* [Supplied material]
--- START ---

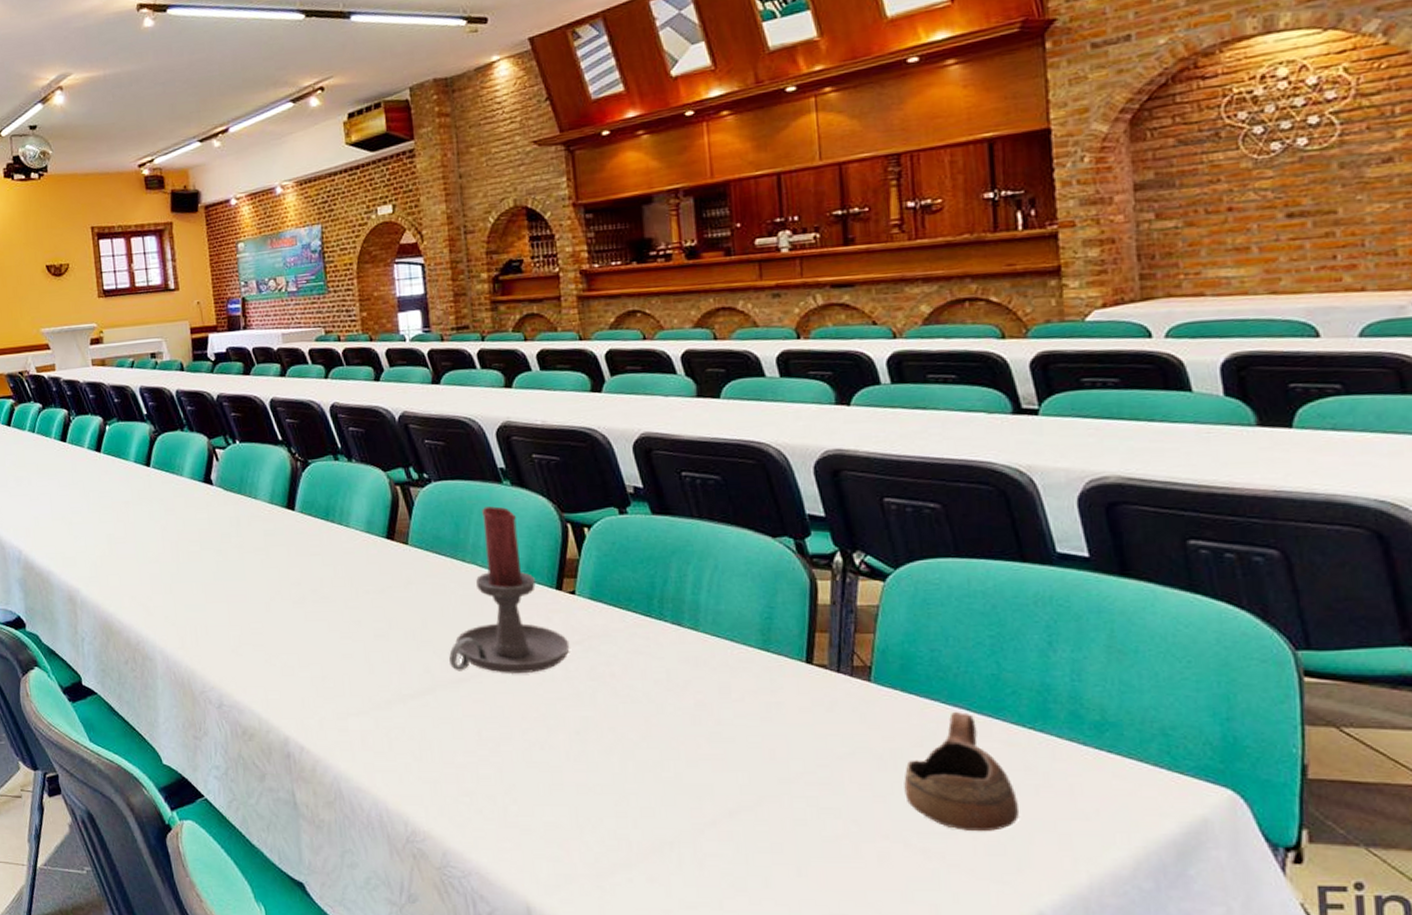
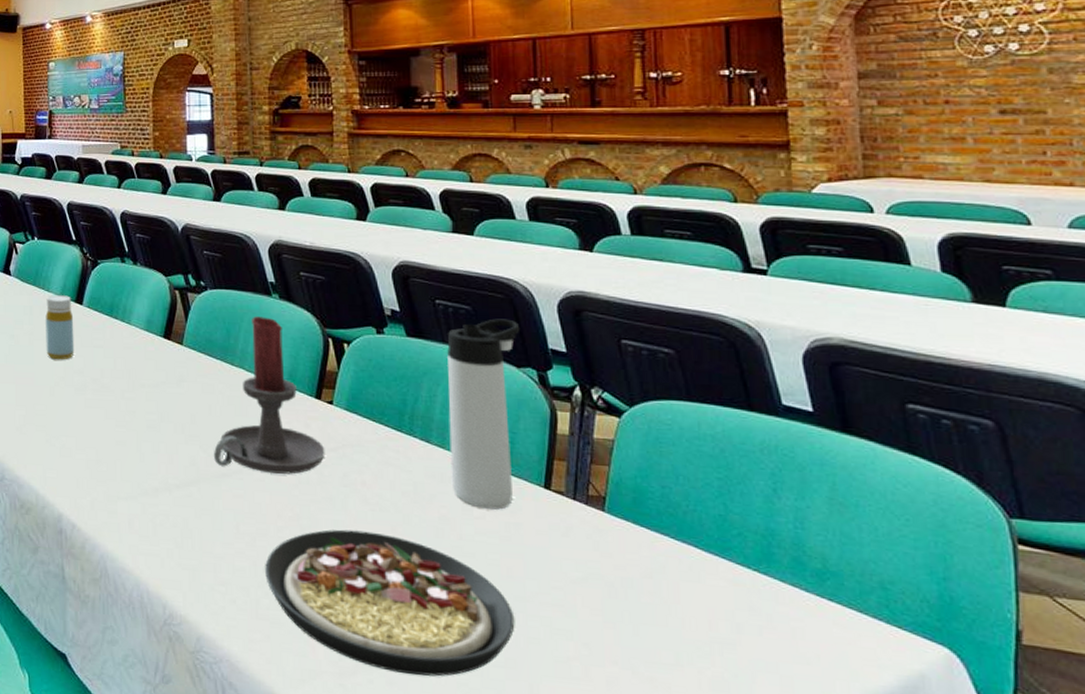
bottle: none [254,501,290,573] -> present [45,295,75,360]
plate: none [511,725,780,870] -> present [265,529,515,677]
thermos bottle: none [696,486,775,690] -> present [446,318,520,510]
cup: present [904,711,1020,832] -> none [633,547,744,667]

--- END ---

* [Task]
Copy every line of the material above in which the string "bottle" can be found.

* [Written reply]
bottle: none [254,501,290,573] -> present [45,295,75,360]
thermos bottle: none [696,486,775,690] -> present [446,318,520,510]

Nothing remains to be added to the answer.